TASK INSTRUCTIONS ->
1) According to the 2SAT explanation below, why is it not enough to add a clause for every pair of non-null cells in the same row and then run a 2SAT solver? Answer in one to three sentences.
2) In the 2SAT explanation below, which fact about a cell equal to 1 is the suggested starting point for a chain of implications?
3) Continue the 2SAT explanation below from its last sentence.

TEXT UNDER STUDY ->
The boolean criteria gives strong vibes of 2SAT.

To construct the clauses, we need to find a correlation between pairs of columns. In other words, does setting the value of V_i force a particular value to also be set on V_j (to ensure V is a valid solution)?

For every valid x,i,j where C_{x,i} and C_{x,j} are non-null, add the clause (p\vee q) to the conjunction, where:

• p is \neg V_i if C_{x,i}=0, and V_i otherwise.
• q is \neg V_j if C_{x,j}=0, and V_j otherwise.

Then, run a standard 2SAT determiner to check if a valid solution exists.
While this works, the time complexity of the approach is O(N\cdot M^2) which is too large to pass for the given constraints.

However, it is possible to optimise this approach using lazy propogation. That is, instead of constructing clauses for every pair of cells in the same row, we only construct clauses for adjacent cells, in a way that allows them to implicitly propogate the other clauses.

Use the fact that, if C_{x,y} equals 1, then all C_{x,y'}\ (y<y') must equal 0. Can you build a chain of implications from this?

You will have to create several more variables for the CNF formula.

SOURCE INFORMATION ->
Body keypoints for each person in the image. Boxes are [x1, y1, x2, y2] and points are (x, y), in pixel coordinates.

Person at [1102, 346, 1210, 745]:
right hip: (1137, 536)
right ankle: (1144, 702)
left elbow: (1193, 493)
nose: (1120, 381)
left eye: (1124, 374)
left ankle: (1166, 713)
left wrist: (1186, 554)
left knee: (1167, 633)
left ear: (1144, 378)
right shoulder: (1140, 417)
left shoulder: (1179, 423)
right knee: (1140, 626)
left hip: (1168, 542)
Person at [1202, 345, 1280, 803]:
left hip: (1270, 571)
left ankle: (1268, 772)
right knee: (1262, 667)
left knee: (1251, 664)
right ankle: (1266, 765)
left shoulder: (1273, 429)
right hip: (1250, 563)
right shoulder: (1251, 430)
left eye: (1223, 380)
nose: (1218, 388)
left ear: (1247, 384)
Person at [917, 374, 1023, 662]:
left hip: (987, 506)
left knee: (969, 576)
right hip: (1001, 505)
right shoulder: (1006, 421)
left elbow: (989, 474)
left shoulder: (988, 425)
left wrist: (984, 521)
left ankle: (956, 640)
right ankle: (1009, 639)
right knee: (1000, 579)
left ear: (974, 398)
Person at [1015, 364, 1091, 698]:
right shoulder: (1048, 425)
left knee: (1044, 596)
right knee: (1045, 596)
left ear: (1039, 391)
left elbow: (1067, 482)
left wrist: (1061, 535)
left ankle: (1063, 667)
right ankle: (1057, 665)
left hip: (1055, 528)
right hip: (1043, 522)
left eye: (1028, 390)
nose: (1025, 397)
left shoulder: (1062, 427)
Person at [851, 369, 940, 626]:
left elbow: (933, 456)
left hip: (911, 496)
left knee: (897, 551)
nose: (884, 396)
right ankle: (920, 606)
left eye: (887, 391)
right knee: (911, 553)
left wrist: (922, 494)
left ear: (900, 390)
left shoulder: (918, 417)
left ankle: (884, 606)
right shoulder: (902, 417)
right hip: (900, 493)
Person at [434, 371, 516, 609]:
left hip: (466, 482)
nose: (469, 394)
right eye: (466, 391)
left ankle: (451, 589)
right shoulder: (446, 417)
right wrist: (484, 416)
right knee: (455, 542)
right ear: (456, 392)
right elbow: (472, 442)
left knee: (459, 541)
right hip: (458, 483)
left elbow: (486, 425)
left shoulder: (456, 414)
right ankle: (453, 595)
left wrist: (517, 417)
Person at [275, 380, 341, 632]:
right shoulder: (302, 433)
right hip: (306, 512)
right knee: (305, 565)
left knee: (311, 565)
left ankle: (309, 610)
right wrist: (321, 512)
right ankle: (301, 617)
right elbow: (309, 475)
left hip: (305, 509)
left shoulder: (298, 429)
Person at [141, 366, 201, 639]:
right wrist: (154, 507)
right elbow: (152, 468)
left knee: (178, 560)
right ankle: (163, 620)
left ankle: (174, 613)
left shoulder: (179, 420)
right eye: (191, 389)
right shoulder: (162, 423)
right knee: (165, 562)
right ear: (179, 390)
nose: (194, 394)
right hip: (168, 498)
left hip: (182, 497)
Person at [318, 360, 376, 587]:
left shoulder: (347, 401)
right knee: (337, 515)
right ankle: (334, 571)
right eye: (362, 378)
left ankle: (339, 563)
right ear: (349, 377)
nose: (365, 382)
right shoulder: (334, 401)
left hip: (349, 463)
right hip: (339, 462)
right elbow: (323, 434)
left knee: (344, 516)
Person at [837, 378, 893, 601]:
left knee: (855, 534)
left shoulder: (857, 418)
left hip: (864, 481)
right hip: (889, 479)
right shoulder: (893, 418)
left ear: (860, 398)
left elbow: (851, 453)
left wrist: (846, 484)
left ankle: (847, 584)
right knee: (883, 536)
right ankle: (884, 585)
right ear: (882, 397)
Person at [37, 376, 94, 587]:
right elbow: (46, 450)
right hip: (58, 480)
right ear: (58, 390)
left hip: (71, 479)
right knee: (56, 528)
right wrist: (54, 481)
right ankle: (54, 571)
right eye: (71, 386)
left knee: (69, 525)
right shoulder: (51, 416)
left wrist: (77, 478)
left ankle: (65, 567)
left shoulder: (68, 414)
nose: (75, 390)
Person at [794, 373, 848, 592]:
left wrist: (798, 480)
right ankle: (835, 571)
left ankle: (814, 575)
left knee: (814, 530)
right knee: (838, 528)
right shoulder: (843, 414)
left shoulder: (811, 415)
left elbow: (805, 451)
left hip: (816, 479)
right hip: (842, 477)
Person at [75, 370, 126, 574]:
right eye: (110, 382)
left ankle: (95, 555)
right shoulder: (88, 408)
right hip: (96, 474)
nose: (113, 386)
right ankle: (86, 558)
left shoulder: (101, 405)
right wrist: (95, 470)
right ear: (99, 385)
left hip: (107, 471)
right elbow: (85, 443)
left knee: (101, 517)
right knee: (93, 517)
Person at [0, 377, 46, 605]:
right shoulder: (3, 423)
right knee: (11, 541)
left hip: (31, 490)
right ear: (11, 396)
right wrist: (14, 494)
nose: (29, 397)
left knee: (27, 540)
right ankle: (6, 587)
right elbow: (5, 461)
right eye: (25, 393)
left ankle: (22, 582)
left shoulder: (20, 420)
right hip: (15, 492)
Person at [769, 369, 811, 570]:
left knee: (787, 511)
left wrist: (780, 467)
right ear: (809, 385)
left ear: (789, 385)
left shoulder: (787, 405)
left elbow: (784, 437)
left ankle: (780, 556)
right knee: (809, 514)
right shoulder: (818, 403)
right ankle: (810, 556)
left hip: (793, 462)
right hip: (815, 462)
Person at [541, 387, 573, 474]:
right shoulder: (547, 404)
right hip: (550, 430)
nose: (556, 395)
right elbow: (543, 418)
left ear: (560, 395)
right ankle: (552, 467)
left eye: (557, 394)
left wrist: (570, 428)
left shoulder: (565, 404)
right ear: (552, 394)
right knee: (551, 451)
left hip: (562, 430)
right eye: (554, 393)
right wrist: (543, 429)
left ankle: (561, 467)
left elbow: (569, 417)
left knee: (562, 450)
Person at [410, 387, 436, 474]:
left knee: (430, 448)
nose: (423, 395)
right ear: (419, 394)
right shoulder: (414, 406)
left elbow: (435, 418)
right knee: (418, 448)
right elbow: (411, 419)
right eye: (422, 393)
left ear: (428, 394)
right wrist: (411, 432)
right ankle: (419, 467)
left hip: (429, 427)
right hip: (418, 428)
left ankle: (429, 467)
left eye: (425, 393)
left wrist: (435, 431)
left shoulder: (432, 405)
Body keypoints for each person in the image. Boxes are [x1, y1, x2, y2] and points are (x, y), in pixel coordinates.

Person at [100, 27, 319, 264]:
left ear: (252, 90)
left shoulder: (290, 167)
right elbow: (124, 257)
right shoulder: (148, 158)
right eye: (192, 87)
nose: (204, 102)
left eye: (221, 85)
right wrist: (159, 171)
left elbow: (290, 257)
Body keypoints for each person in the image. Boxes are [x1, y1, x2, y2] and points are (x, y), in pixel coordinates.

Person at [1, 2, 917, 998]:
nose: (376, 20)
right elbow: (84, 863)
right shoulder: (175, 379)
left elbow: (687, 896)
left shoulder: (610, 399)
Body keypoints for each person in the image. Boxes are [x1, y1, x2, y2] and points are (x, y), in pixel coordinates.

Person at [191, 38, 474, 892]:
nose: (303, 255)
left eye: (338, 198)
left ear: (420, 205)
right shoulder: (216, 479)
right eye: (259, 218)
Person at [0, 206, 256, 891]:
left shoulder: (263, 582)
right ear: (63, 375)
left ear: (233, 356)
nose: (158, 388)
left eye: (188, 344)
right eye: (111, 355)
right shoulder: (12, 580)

RESPONSES PER TASK ->
1) That approach gives a correct answer, but its time complexity is O(N·M²), which is too large for the given constraints. The text therefore builds clauses only for adjacent cells and lets them propagate the other clauses implicitly.

2) If C_{x,y} equals 1, then every C_{x,y'} with y < y' must equal 0.

3)
Apart from array V, we define boolean variables W and R.

Let W_{x,y} represent the (final) value of cell (x,y).
Let R_{x,y} represent if there exists a y'\ (y'<y) where W_{x,y'}=1. This variable, when set to True, will propagate the same to all subsequent cells, effectively ensuring no more cells in the row are set as 1.

Then, a conjunction of the following clauses over all valid x,y is sufficient to represent the problem (here, l represents the greatest index <y such that cell C_{x,l} is non-null):

• (\neg R_{x,y}\vee \neg W_{x,y})

• (\neg R_{x,l}\vee R_{x,y})

• (\neg W_{x,l}\vee R_{x,y})

• If C_{x,y}=0 \to (V_y\vee \neg W_{x,y}) and (\neg V_y\vee W_{x,y})

• If C_{x,y}=1 \to (V_y\vee W_{x,y}) and (\neg V_y\vee \neg W_{x,y})